Working to change the rules of war | The Triangle

Working to change the rules of war

In July of 2012, amid the dry heat of southern Afghanistan, first Lt. Clint Lorance ordered his soldiers to fire on three unarmed Afghan motorcyclists, killing two and wounding one. As a result of his actions, Lorance was found guilty of second-degree murder and obstruction of justice. For the past six years, Lorance has been in a military prison in Fort Leavenworth, Kansas.

That is, until now.

Back in Nov. 2019, Lorance appeared on “Fox & Friends” after President Trump pardoned him. When asked what Lorance would like to say to the President, he turned to the camera and said, “I love you, sir.”

The idea of a convicted war criminal directly thanking the leader of the United States for freeing him should strike fear into every single American. Although the modern rules of war came from the Geneva Convention of 1864, we can trace the concept of “battlefield behavior” all the way back to ancient civilizations. From the very beginning of time, even when we were at war, human beings have abided by certain laws and norms with respect to the fundamental dignity that comes with any life.

But with Trump’s pardon record, it seems that he is intent on challenging this age-old tradition, and with it, the idea that all human life holds value.

Lorance isn’t even the worst of Trump’s pardon list.

The case of Chief Edward Gallagher is particularly gruesome. Gallagher stabbed a teenage ISIS militant multiple times while the teen was in surgery and then proceeded to threaten his subordinates against reporting him. Of course, this isn’t all. Gallagher also shot down an elderly man and a school-age girl with a sniper rifle. Not to mention, his hobby of showering neighborhoods with machine-gun fire without any clear targets.

The Navy’s top admiral demoted Gallagher because of his actions, but President Trump promptly restored Gallagher to his original position, essentially sending the message that actions don’t have consequences.

Finally, and perhaps most frightening of all, was the pardon issued to Army Maj. Matthew Golsteyn for killing an unarmed Afghan man. Before the case against Golsteyn was even heard, Trump pardoned him. The system didn’t even have the chance to work before Trump intervened.

With everything happening on our national political stage, it’s hard to recognize what these pardons are, but it is important we don’t miss it. They are an absolute rejection of the military judicial process and disregard for the war laws designed to dignify human life.

And this sets a terrifying precedent for the future of warfare, incites the United States’ budding reputation as a reckless bully and of course, and reduces the military to a mere political tool.
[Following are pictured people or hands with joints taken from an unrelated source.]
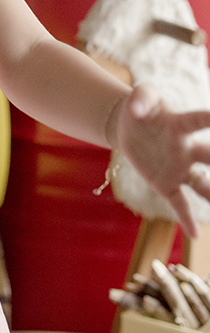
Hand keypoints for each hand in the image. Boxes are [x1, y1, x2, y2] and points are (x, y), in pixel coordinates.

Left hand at [114, 82, 209, 236]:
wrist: (130, 127)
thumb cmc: (141, 107)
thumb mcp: (140, 96)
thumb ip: (141, 98)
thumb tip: (135, 110)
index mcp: (180, 125)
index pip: (198, 121)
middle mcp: (186, 149)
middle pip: (209, 157)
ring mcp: (179, 168)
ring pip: (203, 185)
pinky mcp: (166, 184)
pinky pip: (180, 203)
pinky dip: (186, 219)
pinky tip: (196, 236)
If the President of the United States is pardoning war criminals, it sends the message that the American military has no regard for international cooperation. Where does that leave us on the global stage and what does it reflect about American society today?

If we look to the president’s Twitter account,he says: “We train our boys to be killing machines, then prosecute them when they kill.” This sentiment isn’t only grossly untrue, but it also reveals that the president has no idea what he’s talking about.
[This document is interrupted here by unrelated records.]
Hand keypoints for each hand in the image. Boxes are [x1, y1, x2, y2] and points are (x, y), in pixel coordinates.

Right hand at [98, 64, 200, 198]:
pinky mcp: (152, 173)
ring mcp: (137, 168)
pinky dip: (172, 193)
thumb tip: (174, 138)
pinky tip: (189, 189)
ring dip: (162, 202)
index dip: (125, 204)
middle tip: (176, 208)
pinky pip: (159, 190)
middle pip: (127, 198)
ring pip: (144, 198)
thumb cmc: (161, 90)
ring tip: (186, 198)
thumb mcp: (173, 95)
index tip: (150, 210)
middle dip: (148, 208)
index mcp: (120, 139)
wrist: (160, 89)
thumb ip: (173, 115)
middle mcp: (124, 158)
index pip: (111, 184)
For a man who is supposed to be the Commander in Chief, he knows surprisingly little about how military personnel are expected to act. As per the Law of Armed Conflict, there are certain tenets that are meant to be observed at all times. Things like don’t torture prisoners, engage with only enemy combatants and treat civilians humanely don’t seem like very controversial ideas, and yet here we are.

Personally, I have a hard time believing that our president pardoned these men in the naive spirit of proud Americanism. No, these were calculated decisions. Let’s give the president some credit; he is not as stupid as we want to think he is. Donald Trump is a man who thrives in chaos.
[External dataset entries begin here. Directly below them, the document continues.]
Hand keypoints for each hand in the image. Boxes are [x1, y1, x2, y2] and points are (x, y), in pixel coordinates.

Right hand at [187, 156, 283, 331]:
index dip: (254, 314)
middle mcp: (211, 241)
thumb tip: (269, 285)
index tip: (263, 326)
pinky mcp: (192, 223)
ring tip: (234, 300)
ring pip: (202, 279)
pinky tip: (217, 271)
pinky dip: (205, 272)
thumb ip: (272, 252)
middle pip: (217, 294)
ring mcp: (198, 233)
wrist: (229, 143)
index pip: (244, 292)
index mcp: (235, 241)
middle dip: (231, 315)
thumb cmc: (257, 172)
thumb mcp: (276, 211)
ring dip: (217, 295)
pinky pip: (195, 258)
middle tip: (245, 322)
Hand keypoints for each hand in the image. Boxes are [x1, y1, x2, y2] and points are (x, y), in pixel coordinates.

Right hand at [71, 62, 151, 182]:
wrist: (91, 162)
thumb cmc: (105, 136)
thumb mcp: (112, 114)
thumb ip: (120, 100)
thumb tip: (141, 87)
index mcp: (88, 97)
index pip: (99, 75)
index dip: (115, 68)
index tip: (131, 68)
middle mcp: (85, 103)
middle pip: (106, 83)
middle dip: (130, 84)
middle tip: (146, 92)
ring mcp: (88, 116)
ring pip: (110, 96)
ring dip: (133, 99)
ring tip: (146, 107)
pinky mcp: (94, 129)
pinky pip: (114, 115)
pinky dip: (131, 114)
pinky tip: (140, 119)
By pardoning these men, the president makes it clear that in Trump’s America, human life is secondary to “winning.” The lives of non-Americans are meaningless, particularly when they get in the way of this goal. By establishing this message, Trump creates a fundamental divide between those he deems to fit his definition of American and everyone else.

And of course, the timing of these three pardons could not have been worse. Perhaps it was a coincidence that Trump pardoned three war criminals on the same day that his ally Roger Stone was convicted or the second day of the impeachment inquiry, but it would be a fairly large coincidence.

These pardons aren’t just another “crazy” thing Trump has done. It is the systematic next step in establishing the difference between “real” Americans and the “others.” Excusing these three men says that it is okay to succumb to our most base instincts — acting brutally.

But make no mistake, acting on our most primeval motivations will only lead to the fundamental breakdown of American society as we know it. Fundamentally, we must recognize that if we as a people accept senseless murder on the basis of the enemy being “other” we are moving closer and closer to the downfall of our own society.